*Exercise instructions*
Copy every line of the records below verbatim, leaving out the pictures.

Stored data
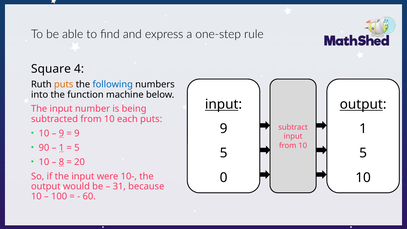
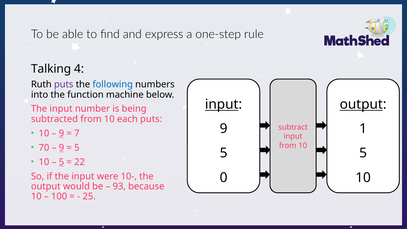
Square: Square -> Talking
puts at (64, 85) colour: orange -> purple
9 at (77, 133): 9 -> 7
90: 90 -> 70
1 at (61, 148): 1 -> 9
8 at (61, 162): 8 -> 5
20: 20 -> 22
31: 31 -> 93
60: 60 -> 25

*Result for this task*
Square: Square -> Talking
puts at (64, 85) colour: orange -> purple
9 at (77, 133): 9 -> 7
90: 90 -> 70
1 at (61, 148): 1 -> 9
8 at (61, 162): 8 -> 5
20: 20 -> 22
31: 31 -> 93
60: 60 -> 25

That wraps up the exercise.